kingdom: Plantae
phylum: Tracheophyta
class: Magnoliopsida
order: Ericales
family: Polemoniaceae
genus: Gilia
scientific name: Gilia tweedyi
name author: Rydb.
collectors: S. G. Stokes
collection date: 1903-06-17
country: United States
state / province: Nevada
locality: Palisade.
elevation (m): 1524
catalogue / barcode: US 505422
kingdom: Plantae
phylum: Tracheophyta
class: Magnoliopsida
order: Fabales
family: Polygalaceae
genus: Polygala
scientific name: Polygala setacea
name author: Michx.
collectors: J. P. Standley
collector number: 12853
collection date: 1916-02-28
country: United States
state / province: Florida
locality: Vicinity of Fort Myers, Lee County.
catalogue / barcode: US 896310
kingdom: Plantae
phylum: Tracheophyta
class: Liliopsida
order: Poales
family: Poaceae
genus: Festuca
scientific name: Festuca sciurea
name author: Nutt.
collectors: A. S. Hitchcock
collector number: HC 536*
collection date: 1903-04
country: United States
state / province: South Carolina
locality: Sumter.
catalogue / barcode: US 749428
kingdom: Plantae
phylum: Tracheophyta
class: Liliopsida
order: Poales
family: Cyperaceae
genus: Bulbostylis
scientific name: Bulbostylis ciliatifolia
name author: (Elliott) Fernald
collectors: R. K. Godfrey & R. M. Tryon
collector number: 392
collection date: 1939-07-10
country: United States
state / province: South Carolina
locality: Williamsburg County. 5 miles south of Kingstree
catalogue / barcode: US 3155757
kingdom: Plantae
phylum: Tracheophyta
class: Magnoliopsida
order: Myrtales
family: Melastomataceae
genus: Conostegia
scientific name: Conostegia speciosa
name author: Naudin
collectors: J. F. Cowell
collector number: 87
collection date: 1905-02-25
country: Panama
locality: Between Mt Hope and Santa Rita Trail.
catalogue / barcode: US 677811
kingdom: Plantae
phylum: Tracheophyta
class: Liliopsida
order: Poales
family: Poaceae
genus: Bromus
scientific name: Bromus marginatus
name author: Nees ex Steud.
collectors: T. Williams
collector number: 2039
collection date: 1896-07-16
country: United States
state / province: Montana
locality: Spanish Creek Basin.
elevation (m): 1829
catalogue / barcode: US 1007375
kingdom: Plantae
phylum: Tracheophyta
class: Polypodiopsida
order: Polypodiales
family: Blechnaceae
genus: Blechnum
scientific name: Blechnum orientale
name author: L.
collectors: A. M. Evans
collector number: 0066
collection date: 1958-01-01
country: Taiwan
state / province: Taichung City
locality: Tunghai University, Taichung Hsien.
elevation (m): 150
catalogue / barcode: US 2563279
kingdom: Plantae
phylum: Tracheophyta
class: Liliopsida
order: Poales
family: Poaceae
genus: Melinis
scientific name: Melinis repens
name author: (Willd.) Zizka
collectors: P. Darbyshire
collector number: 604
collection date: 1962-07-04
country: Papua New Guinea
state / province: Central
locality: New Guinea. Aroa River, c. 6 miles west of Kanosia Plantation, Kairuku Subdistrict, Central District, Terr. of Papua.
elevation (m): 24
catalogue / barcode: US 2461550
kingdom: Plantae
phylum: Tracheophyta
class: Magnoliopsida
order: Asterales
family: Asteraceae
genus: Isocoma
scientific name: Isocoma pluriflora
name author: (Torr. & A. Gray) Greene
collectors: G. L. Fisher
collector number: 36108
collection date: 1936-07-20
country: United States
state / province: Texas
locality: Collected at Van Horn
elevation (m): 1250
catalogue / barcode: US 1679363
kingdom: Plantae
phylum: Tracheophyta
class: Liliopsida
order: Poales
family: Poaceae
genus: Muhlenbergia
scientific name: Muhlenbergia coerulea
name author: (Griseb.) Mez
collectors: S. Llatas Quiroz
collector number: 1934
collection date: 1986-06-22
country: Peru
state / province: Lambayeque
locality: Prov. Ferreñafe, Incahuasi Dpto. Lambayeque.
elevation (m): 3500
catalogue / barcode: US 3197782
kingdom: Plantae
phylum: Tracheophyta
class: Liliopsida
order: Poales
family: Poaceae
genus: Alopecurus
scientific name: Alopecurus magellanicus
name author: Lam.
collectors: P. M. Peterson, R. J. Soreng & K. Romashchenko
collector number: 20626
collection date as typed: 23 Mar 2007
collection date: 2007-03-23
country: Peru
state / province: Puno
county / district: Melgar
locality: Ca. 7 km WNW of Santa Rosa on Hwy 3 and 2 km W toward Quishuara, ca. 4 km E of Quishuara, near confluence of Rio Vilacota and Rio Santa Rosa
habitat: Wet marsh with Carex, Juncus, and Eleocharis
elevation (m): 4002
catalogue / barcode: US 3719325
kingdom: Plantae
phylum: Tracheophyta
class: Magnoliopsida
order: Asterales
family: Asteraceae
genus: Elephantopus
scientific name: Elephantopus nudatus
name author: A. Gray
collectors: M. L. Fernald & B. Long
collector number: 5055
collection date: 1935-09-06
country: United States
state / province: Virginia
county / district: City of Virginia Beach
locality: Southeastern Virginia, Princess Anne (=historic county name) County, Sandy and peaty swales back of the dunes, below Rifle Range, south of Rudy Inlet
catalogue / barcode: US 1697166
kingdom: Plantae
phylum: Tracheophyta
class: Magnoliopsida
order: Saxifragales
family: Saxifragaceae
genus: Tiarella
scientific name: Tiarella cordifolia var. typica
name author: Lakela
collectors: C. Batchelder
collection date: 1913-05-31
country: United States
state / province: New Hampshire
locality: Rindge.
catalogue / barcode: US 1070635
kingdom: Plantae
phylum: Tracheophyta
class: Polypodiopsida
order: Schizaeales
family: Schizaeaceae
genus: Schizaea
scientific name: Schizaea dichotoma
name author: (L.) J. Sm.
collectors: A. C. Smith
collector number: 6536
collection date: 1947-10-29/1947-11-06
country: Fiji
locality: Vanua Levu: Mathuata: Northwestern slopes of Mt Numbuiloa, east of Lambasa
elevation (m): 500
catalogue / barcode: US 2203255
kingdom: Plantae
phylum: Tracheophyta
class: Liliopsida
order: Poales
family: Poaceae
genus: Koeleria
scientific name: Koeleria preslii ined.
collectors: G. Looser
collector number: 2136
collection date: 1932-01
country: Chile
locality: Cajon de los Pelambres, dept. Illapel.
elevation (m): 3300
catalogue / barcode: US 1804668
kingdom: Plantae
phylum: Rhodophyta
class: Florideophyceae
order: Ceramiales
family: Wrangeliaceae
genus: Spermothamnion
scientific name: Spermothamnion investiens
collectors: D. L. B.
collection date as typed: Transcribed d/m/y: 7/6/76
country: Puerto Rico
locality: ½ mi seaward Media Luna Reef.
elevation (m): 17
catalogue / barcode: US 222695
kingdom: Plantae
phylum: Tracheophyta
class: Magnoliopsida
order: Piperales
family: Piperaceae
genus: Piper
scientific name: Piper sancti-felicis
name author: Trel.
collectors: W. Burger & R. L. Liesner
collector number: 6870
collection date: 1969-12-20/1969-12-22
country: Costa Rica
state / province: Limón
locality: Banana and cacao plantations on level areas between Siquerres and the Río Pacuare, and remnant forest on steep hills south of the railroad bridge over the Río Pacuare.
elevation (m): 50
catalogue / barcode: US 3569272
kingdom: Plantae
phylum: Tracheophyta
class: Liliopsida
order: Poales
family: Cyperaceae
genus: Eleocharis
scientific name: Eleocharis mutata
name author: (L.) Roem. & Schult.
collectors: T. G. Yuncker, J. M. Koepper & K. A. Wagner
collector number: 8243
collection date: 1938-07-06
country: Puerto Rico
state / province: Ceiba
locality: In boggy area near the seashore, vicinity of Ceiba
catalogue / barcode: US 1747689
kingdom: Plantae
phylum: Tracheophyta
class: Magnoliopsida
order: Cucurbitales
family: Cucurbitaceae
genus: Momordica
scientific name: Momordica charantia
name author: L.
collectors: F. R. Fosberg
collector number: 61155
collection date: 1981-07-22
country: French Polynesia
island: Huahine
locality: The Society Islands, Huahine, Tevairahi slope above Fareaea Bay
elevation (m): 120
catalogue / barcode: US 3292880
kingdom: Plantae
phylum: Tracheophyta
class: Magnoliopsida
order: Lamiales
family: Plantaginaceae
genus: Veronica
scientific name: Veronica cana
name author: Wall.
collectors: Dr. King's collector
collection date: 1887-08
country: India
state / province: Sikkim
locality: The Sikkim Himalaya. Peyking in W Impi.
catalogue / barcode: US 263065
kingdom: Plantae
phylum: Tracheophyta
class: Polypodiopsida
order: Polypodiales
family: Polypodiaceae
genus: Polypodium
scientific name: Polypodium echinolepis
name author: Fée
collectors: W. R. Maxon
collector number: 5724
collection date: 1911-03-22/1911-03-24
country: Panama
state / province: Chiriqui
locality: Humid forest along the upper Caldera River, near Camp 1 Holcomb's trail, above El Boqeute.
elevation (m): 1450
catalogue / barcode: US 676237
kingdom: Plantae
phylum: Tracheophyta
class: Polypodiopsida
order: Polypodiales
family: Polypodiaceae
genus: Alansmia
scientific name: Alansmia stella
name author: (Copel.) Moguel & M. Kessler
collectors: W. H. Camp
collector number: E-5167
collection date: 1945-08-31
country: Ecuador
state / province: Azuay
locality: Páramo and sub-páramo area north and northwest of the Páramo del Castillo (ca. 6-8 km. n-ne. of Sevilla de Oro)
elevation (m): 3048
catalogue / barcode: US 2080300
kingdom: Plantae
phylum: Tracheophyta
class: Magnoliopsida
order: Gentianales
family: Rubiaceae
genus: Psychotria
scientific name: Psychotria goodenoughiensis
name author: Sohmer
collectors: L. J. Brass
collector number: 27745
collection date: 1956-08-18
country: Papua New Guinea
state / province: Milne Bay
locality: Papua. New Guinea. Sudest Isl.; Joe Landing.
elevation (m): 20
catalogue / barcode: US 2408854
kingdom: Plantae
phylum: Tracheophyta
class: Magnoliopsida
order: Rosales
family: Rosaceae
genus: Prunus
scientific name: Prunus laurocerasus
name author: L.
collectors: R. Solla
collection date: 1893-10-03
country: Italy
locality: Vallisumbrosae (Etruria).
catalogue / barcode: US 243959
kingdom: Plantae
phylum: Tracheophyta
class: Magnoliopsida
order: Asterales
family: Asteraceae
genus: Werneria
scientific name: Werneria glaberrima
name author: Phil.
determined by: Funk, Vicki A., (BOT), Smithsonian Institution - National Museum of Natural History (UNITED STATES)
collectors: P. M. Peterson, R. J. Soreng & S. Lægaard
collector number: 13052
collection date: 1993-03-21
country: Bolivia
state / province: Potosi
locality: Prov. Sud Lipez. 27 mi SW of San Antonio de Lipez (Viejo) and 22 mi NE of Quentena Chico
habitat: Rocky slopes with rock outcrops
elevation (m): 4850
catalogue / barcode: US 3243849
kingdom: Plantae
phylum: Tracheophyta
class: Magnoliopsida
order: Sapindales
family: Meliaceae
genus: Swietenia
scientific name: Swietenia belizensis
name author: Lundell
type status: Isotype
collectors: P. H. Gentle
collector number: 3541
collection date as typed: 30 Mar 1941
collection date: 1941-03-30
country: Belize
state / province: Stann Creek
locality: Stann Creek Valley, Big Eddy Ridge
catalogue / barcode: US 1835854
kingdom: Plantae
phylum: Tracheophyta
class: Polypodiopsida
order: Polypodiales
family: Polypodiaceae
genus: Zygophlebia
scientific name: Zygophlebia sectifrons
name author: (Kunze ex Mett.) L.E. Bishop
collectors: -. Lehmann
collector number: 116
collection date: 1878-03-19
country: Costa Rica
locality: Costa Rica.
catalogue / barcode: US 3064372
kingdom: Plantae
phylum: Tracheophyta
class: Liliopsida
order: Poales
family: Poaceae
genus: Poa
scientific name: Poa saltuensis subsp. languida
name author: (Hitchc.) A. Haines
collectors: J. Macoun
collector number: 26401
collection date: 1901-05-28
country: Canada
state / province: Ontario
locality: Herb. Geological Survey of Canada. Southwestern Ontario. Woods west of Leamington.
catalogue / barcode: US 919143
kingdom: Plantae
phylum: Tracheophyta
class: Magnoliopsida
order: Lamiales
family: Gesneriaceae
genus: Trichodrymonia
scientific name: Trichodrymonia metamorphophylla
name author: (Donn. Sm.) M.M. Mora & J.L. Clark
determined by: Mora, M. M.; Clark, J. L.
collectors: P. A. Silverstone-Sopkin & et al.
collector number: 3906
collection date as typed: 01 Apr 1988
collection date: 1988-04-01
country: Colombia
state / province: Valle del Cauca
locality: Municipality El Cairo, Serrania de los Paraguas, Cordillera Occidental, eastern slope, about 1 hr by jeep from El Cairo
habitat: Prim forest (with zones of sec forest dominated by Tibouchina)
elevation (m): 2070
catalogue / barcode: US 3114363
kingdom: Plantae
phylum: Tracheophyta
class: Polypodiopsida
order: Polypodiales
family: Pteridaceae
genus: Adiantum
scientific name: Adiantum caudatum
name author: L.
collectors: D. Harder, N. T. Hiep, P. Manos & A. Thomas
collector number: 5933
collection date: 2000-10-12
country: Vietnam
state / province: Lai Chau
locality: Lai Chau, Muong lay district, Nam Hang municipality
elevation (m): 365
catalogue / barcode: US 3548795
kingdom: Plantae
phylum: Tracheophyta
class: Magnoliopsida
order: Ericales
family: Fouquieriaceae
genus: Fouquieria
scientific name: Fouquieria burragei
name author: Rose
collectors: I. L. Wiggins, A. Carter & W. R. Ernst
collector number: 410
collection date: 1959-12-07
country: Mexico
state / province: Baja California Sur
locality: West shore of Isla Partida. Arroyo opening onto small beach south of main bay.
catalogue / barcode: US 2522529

_____

== REQUIREMENT ==
Print the lines of the records starting with the line that contains "collectors: S. Llatas Quiroz" and continuing through the line that contains "name author: Lam.", reproducing them exactly, both end lines included.

== OUTPUT OF THE EXERCISE ==
collectors: S. Llatas Quiroz
collector number: 1934
collection date: 1986-06-22
country: Peru
state / province: Lambayeque
locality: Prov. Ferreñafe, Incahuasi Dpto. Lambayeque.
elevation (m): 3500
catalogue / barcode: US 3197782
kingdom: Plantae
phylum: Tracheophyta
class: Liliopsida
order: Poales
family: Poaceae
genus: Alopecurus
scientific name: Alopecurus magellanicus
name author: Lam.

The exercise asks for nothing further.